Evaluating AI Grading on Real-World Handwritten College Mathematics: A Large-Scale Study Toward a Benchmark
This addresses grading workloads in college mathematics courses, though it is incremental as it applies existing OCR and LLM methods to a new educational domain.
The researchers tackled the problem of minimal feedback in large undergraduate STEM courses by developing an AI grading system for handwritten single-variable calculus work, finding strong alignment with teaching-assistant scores and acceptable feedback for most submissions.

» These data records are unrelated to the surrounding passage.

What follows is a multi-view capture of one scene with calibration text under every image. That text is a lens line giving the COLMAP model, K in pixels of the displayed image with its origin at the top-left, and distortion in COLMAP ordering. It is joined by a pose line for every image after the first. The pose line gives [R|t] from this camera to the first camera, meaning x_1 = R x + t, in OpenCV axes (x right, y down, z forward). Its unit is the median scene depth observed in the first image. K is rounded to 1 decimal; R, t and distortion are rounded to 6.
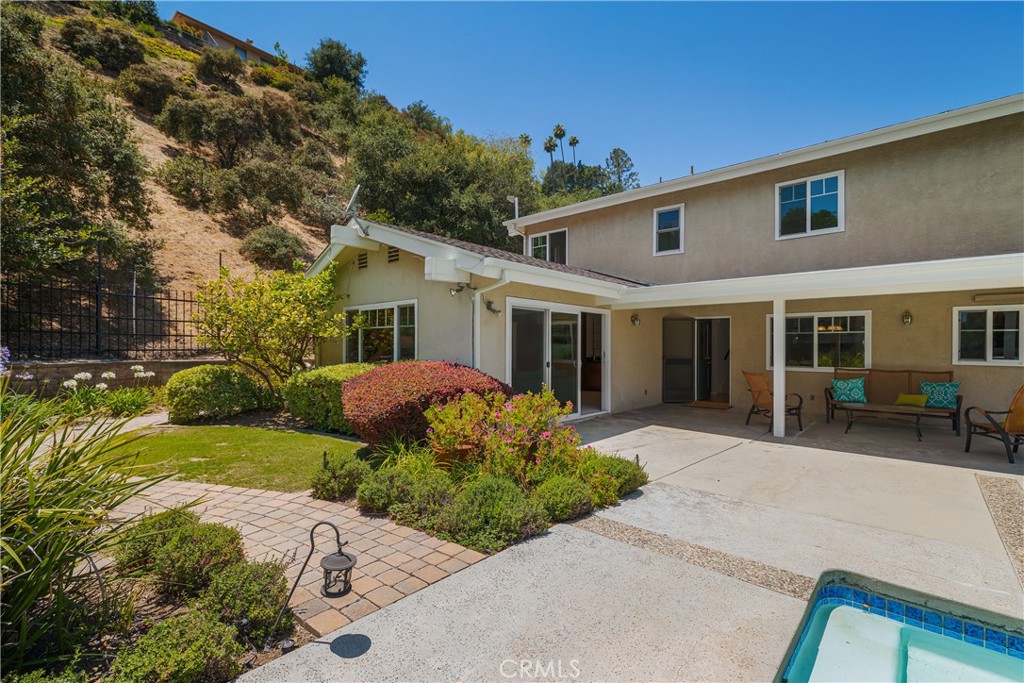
lens RADIAL K [[462.1, 0, 512.0], [0, 462.1, 341.5], [0, 0, 1]] dist [0.000832, -0.000047]
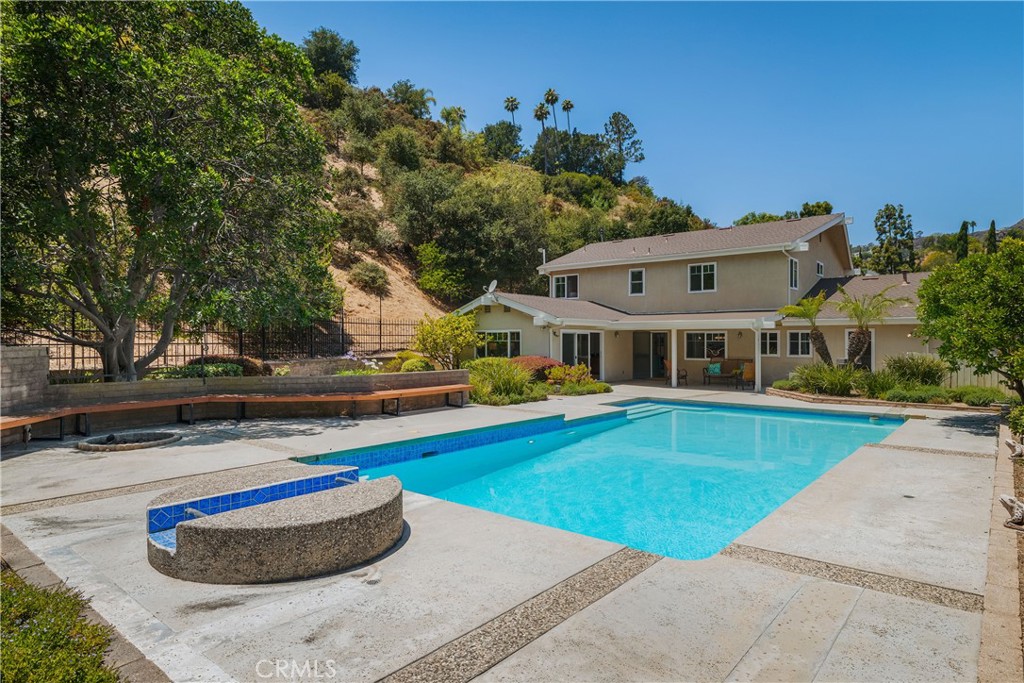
lens RADIAL K [[577.3, 0, 512.0], [0, 577.3, 341.5], [0, 0, 1]] dist [-0.000847, 0.000069]
pose [[0.999205, -0.005275, 0.039522, -0.174322], [0.004781, 0.999909, 0.012585, -0.032445], [-0.039585, -0.012386, 0.999139, -0.909869]]
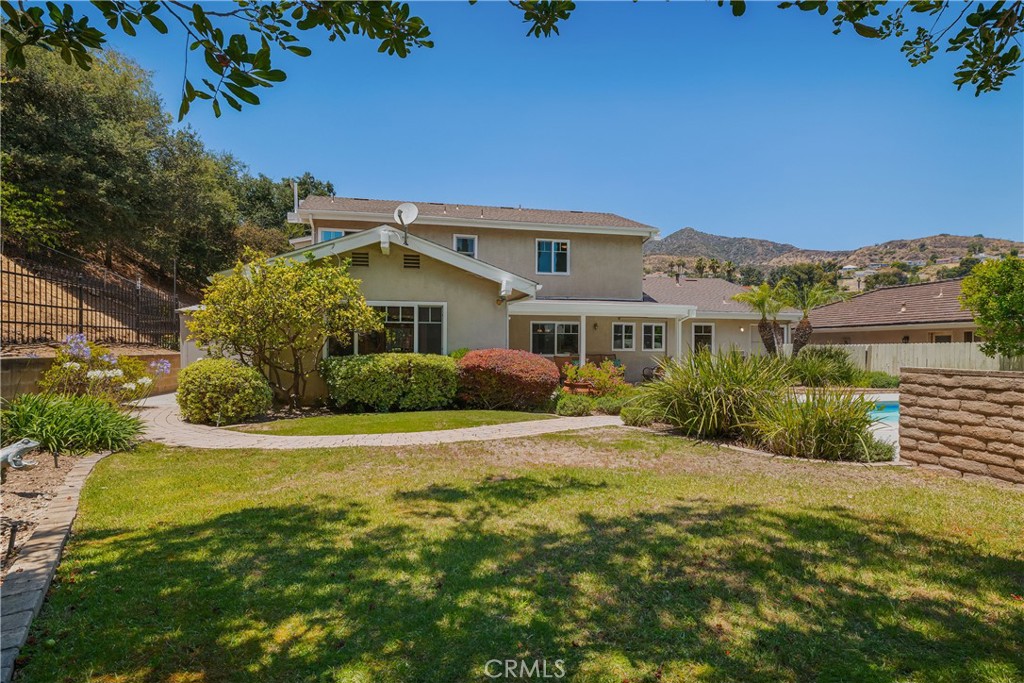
lens RADIAL K [[538.4, 0, 512.0], [0, 538.4, 341.5], [0, 0, 1]] dist [0.001155, 0.000239]
pose [[0.595638, 0.005844, 0.803232, -0.616204], [-0.013019, 0.999912, 0.002379, 0.005034], [-0.803147, -0.011874, 0.595662, -0.020071]]
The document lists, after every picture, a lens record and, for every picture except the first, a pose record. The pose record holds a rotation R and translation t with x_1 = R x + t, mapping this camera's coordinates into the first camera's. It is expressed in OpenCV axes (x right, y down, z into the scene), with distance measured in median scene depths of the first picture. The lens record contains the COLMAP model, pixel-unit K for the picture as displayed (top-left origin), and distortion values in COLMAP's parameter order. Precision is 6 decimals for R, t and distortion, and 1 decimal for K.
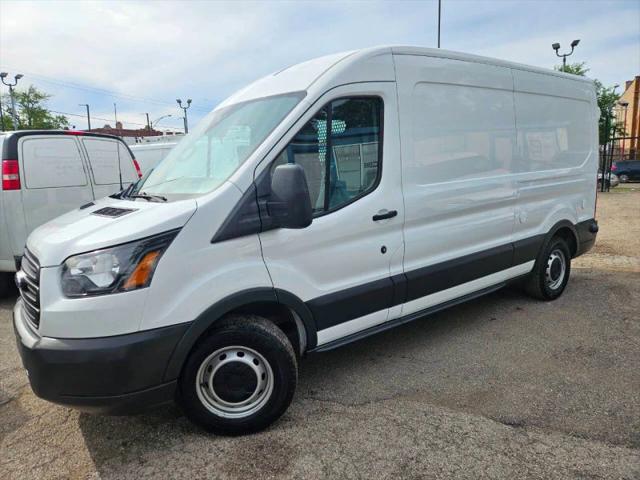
lens RADIAL K [[431.2, 0, 320.0], [0, 431.2, 240.0], [0, 0, 1]] dist [0.063271, -0.049776]
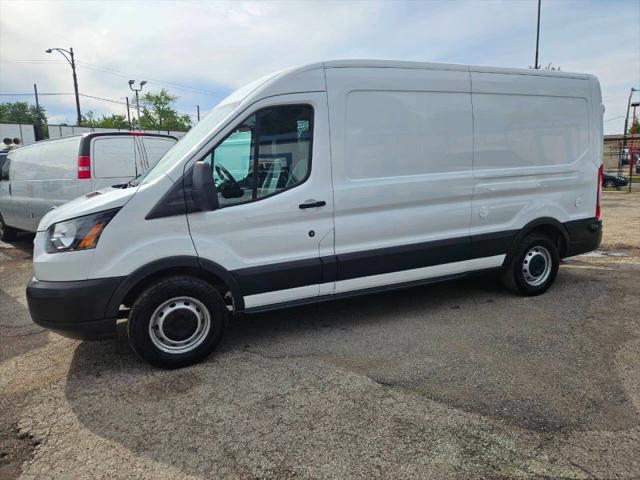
lens RADIAL K [[424.3, 0, 317.2], [0, 424.3, 237.9], [0, 0, 1]] dist [0.059860, -0.040522]
pose [[0.975004, 0.046142, -0.217341, 0.431138], [-0.043969, 0.998923, 0.014830, 0.016639], [0.217791, -0.004903, 0.975983, -0.139579]]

Grading in large undergraduate STEM courses often yields minimal feedback due to heavy instructional workloads. We present a large-scale empirical study of AI grading on real, handwritten single-variable calculus work from UC Irvine. Using OCR-conditioned large language models with structured, rubric-guided prompting, our system produces scores and formative feedback for thousands of free-response quiz submissions from nearly 800 students. In a setting with no single ground-truth label, we evaluate performance against official teaching-assistant grades, student surveys, and independent human review, finding strong alignment with TA scoring and a large majority of AI-generated feedback rated as correct or acceptable across quizzes. Beyond calculus, this setting highlights core challenges in OCR-conditioned mathematical reasoning and partial-credit assessment. We analyze key failure modes, propose practical rubric- and prompt-design principles, and introduce a multi-perspective evaluation protocol for reliable, real-course deployment. Building on the dataset and evaluation framework developed here, we outline a standardized benchmark for AI grading of handwritten mathematics to support reproducible comparison and future research.